We have two serious doubts about the adequacy of the Government's showing of prejudice. First, it was made entirely on the basis of unsworn representations in the Motion to Dismiss--representations that, moreover, misidentified the case file and alleged that it was destroyed after the appellant filed his petition.2

Second, and more important, the Government did not specifically state how the destruction of its case files affected its ability to rebut the petitioner's case, relying instead on broad, purely conclusionary assertions of prejudice. Transcripts of the trial and sentencing hearing would likely be dispositive of at least some of the issues in this case, and their apparent destruction no doubt makes the matter more difficult for the Government to litigate, but we do not, from the record before us, gain much confidence that the event "foreclosed" the Government's ability to do so. Presumably the trial judge, defense counsel and prosecutor were present at all relevant times. They may or may not have some memory of the events at issue, but the Government has not shown that it even attempted to interview the witnesses, much less that they were unavailable or had no recollection of the proceedings. Cf. Lawrence v. Jones, 837 F.2d 1572 (11th Cir.1988); Baxter v. Estelle, 614 F.2d 1030, 1035 (5th Cir.1980).
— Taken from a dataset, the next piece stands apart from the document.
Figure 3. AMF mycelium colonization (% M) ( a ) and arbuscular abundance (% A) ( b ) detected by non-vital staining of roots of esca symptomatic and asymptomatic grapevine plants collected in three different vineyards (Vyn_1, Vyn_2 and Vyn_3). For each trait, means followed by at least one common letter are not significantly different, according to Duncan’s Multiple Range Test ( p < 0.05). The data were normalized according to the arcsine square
We need not resolve our doubts, as we are free to affirm the district court's decision on any ground supported by the record, even if not relied on by the district court. See Doe v. Anrig, 728 F.2d 30, 32 (1st Cir.1984). Here, the district court's decision can be affirmed because the record shows that, even accepting the appellant's factual allegations as true, there is no merit to his claims. A Section 2255 petition may be summarily denied without a hearing as to those allegations which, if taken as true, entitle the petitioner to no relief. Shraiar v. United States, 736 F.2d 817, 818 (1st Cir.1984) (per curiam); Mack v. United States, 635 F.2d 20, 26-27 (1st Cir.1980).
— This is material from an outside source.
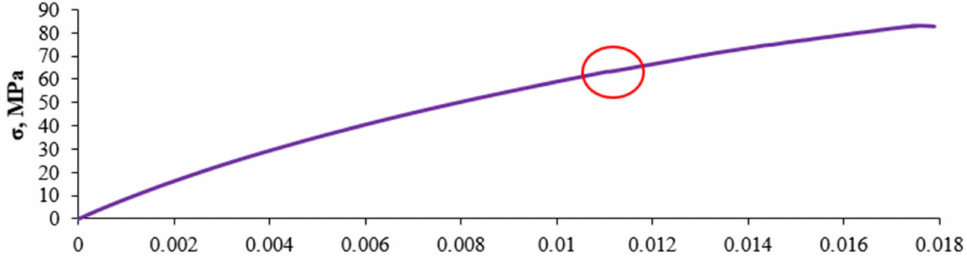
Figure 5. An example graph of a static test on stretching the composite with a 10% recyclate content.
1. Failure to file the information before trial

Section 851(a) requires that the Government file its information "before trial." Here the appellant concedes that the Government filed its information on September 12, 1977, the same day that the jury was impaneled, but asserts that it was filed "after said trial commenced" (Petition at 4).

This tells us nothing of substance. Jury trials are deemed to "begin" at different times depending on the purpose to be served by such a determination. Arnold v. United States, 443 A.2d 1318, 1324 and n. 8 (D.C.1982).